Three in four enterprise leaders globally now treat artificial intelligence as a board-level priority, yet 65 per cent of organisations continue to operate on legacy or developing infrastructure that was not designed to carry AI workloads at scale. The finding is drawn from Building Durable AI Advantage, a new study commissioned by Tata Communications and produced in partnership with Bloomberg Media Studios, based on a survey of 501 senior executives across Asia, North America and Europe at enterprises with revenues above US$500 million.
The AI Scaling Gap
The research identifies a structural tension at the heart of enterprise AI investment: decision-making is accelerating faster than the organisational infrastructure required to execute and measure it. Only 29 per cent of respondents said their infrastructure can scale with evolving business demands — a critical gap given that AI workloads do not grow linearly, but surge and shift across environments, placing pressure on the weakest parts of the system.
The report frames this challenge through five reinforcing loops — Foundation, Integration, Skills, Governance and ROI — that collectively determine whether AI investment compounds in value or plateaus. Key pressure points identified include: fewer than half of enterprises reporting fully modernised network connectivity or data architecture; 28 per cent citing difficulty integrating AI with legacy systems as a primary roadblock; 30 per cent flagging talent shortages; and 42 per cent identifying security and compliance reviews as the largest source of approval delays.
Singapore and Asia in Focus
The study surveyed executives across Asia including Singapore, China, Hong Kong and India. The report’s authors note that the tensions identified are already visible in Singapore’s AI trajectory, set against a backdrop of rising governance activity — including the development of a registry of AI agents for public sector officers, the establishment of the Singapore Artificial Intelligence Association, and the upcoming ASEAN Digital Economy Framework Agreement.

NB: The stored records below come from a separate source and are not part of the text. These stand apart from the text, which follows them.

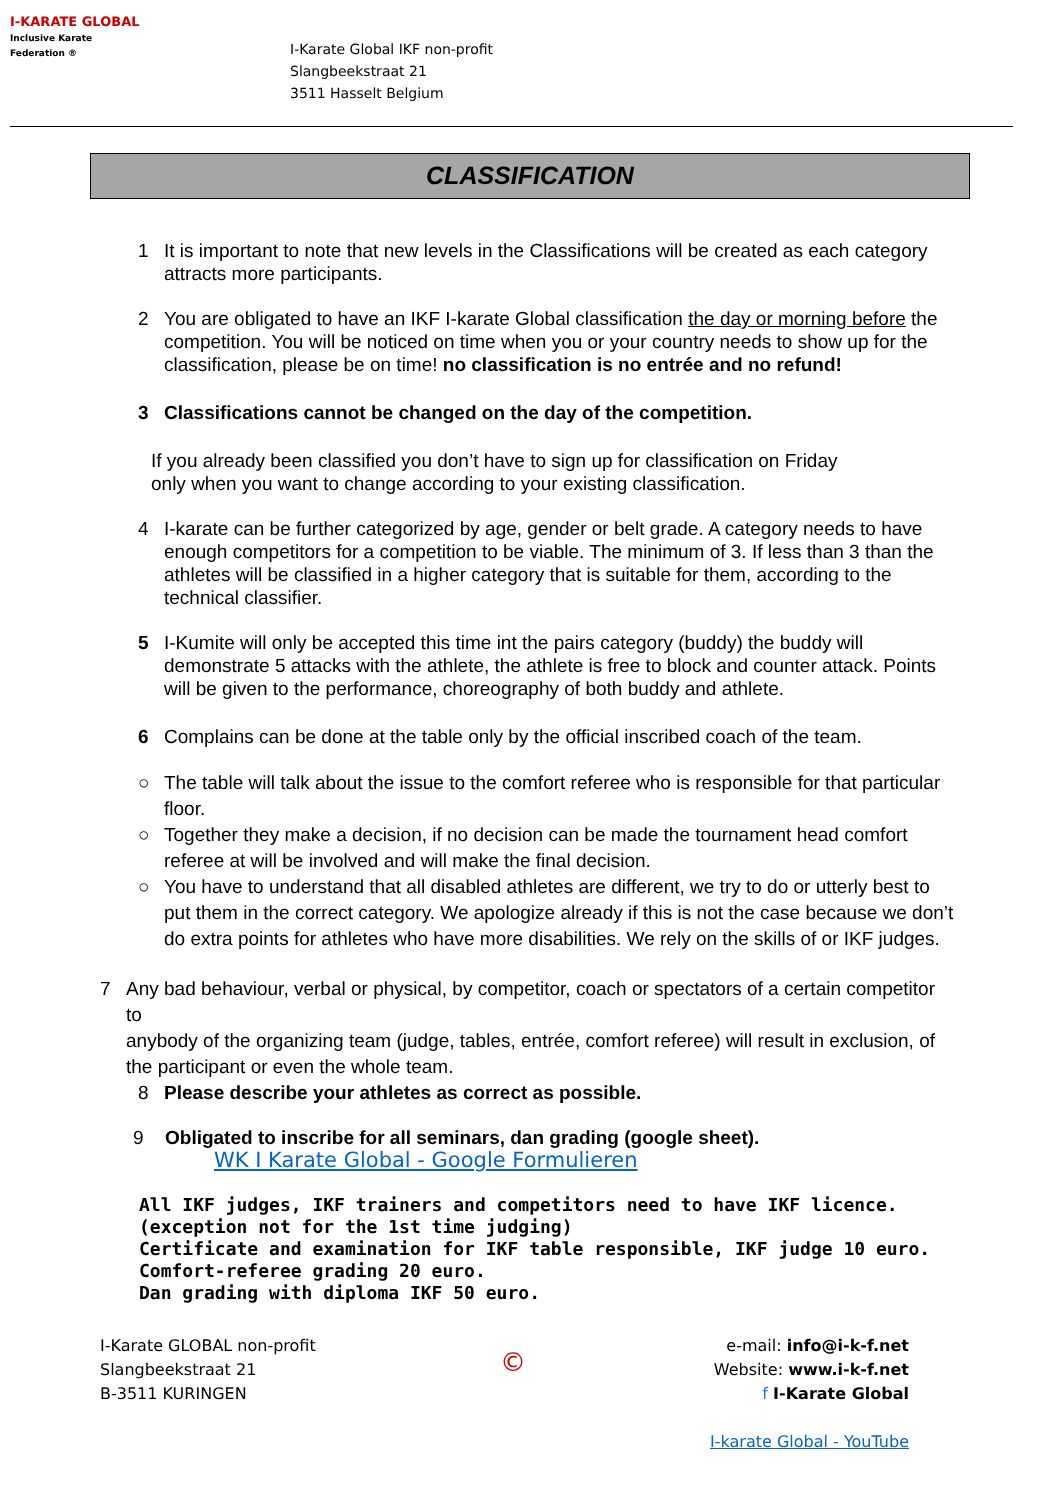I-KARATE GLOBAL
Inclusive Karate Federation ®
I-Karate Global IKF non-profit
Slangbeekstraat 21
3511 Hasselt Belgium
CLASSIFICATION
1 It is important to note that new levels in the Classifications will be created as each category attracts more participants.
2 You are obligated to have an IKF I-karate Global classification the day or morning before the competition. You will be noticed on time when you or your country needs to show up for the classification, please be on time! no classification is no entrée and no refund!
3 Classifications cannot be changed on the day of the competition.
If you already been classified you don’t have to sign up for classification on Friday only when you want to change according to your existing classification.
4 I-karate can be further categorized by age, gender or belt grade. A category needs to have enough competitors for a competition to be viable. The minimum of 3. If less than 3 than the athletes will be classified in a higher category that is suitable for them, according to the technical classifier.
5 I-Kumite will only be accepted this time int the pairs category (buddy) the buddy will demonstrate 5 attacks with the athlete, the athlete is free to block and counter attack. Points will be given to the performance, choreography of both buddy and athlete.
6 Complains can be done at the table only by the official inscribed coach of the team.
○ The table will talk about the issue to the comfort referee who is responsible for that particular floor.
○ Together they make a decision, if no decision can be made the tournament head comfort referee at will be involved and will make the final decision.
○ You have to understand that all disabled athletes are different, we try to do or utterly best to put them in the correct category. We apologize already if this is not the case because we don’t do extra points for athletes who have more disabilities. We rely on the skills of or IKF judges.
7 Any bad behaviour, verbal or physical, by competitor, coach or spectators of a certain competitor to
anybody of the organizing team (judge, tables, entrée, comfort referee) will result in exclusion, of the participant or even the whole team.
8 Please describe your athletes as correct as possible.
9 Obligated to inscribe for all seminars, dan grading (google sheet).
WK I Karate Global - Google Formulieren
All IKF judges, IKF trainers and competitors need to have IKF licence.
(exception not for the 1st time judging)
Certificate and examination for IKF table responsible, IKF judge 10 euro.
Comfort-referee grading 20 euro.
Dan grading with diploma IKF 50 euro.
I-Karate GLOBAL non-profit
Slangbeekstraat 21
B-3511 KURINGEN
©
e-mail: info@i-k-f.net
Website: www.i-k-f.net
f I-Karate Global
I-karate Global - YouTube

“AI has become one of the defining business priorities of our time, but the real differentiator is no longer AI itself — it is the infrastructure and integration that enable AI to deliver value at scale. The organisations that will lead in the years ahead are those investing in the foundations that connect people, systems, data and intelligence across the enterprise.” — Sumeet Walia, President and Chief Revenue Officer, Tata Communications
ROI Visibility Remains Elusive
Nine in ten enterprises surveyed reported some value from modernisation initiatives, yet more than 60 per cent said they had not reached optimal outcomes. The report attributes this partly to fragmented tracking — when AI, infrastructure and security are each measured in isolation, the broader business impact stays hidden, and reinvestment follows that narrower signal rather than the aggregate opportunity.